Find each line below containing the word "status" and copy it.

:: Raw data ::

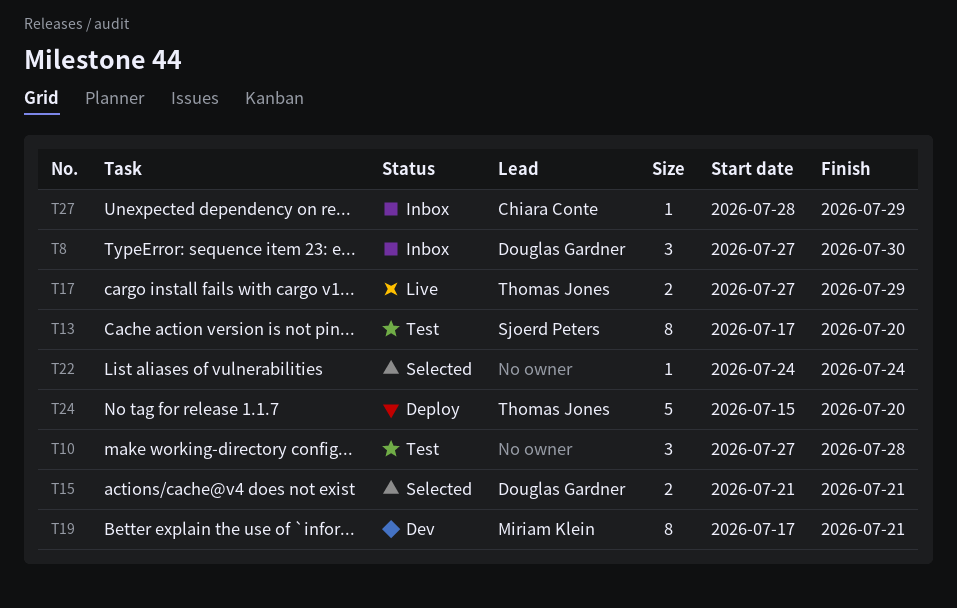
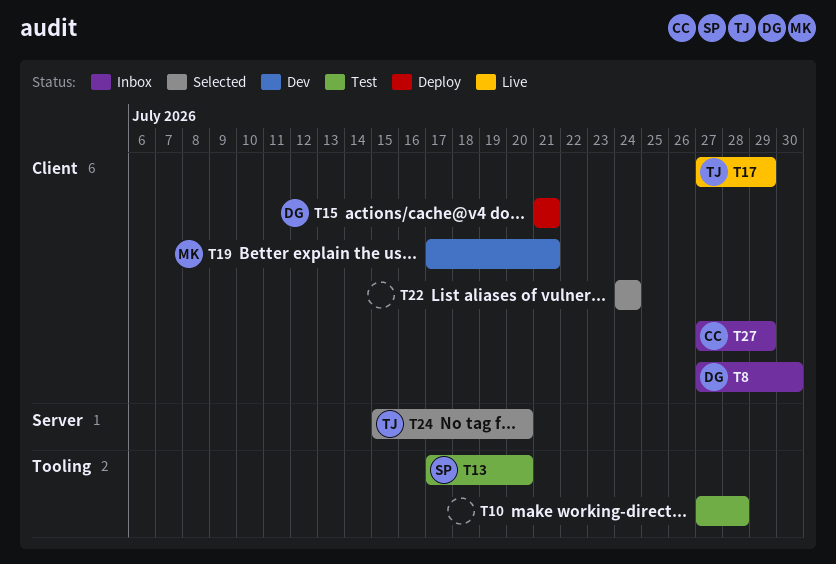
T15, status: Selected -> Deploy
T24, status: Deploy -> Selected
T27, start: Jul 28 -> Jul 27

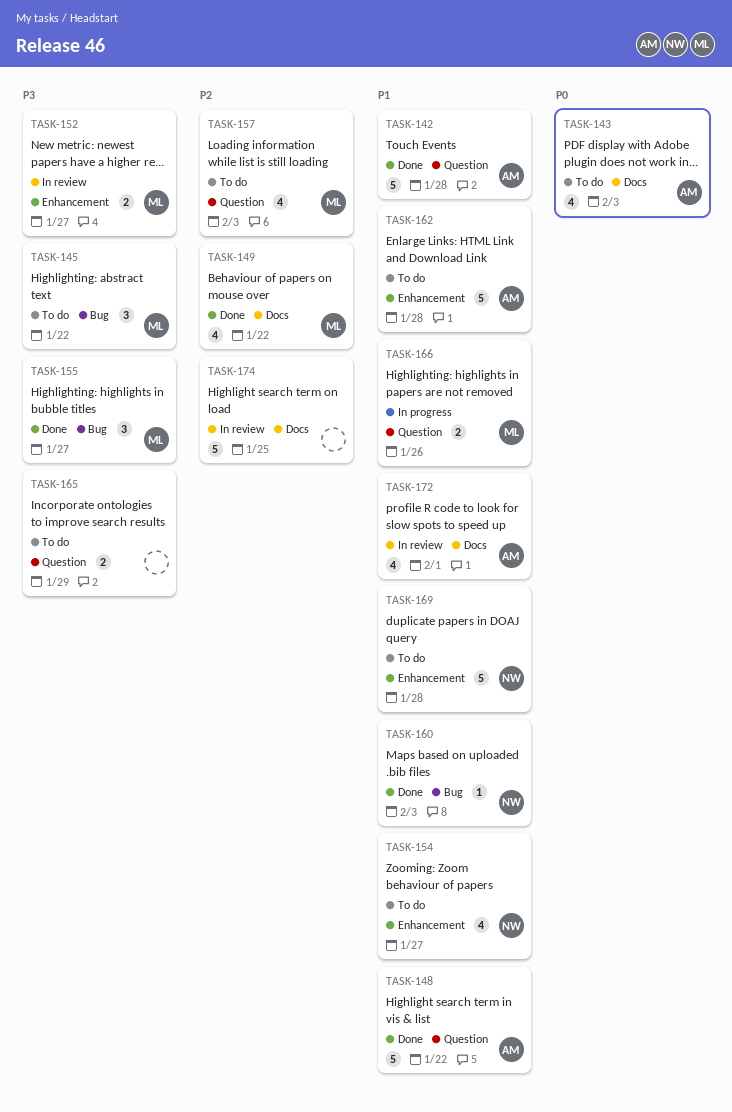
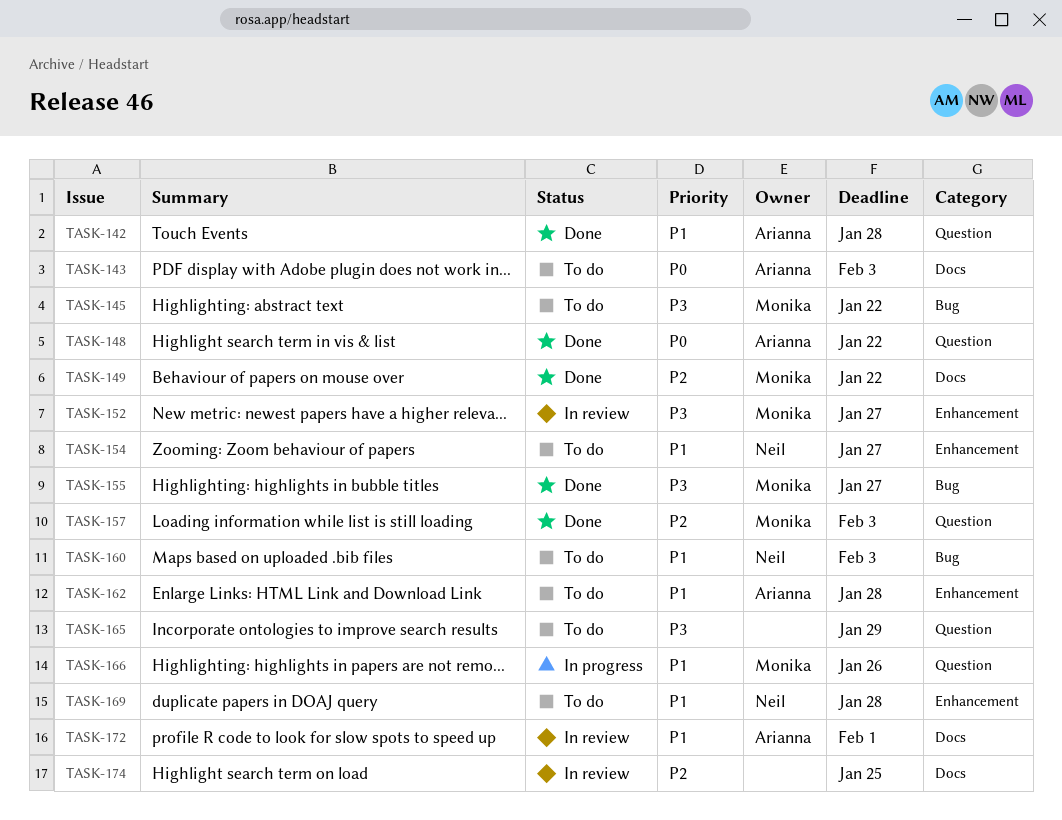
TASK-148, priority: P1 -> P0
TASK-157, status: To do -> Done
TASK-160, status: Done -> To do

:::

Answer section >>
T15, status: Selected -> Deploy
T24, status: Deploy -> Selected
TASK-157, status: To do -> Done
TASK-160, status: Done -> To do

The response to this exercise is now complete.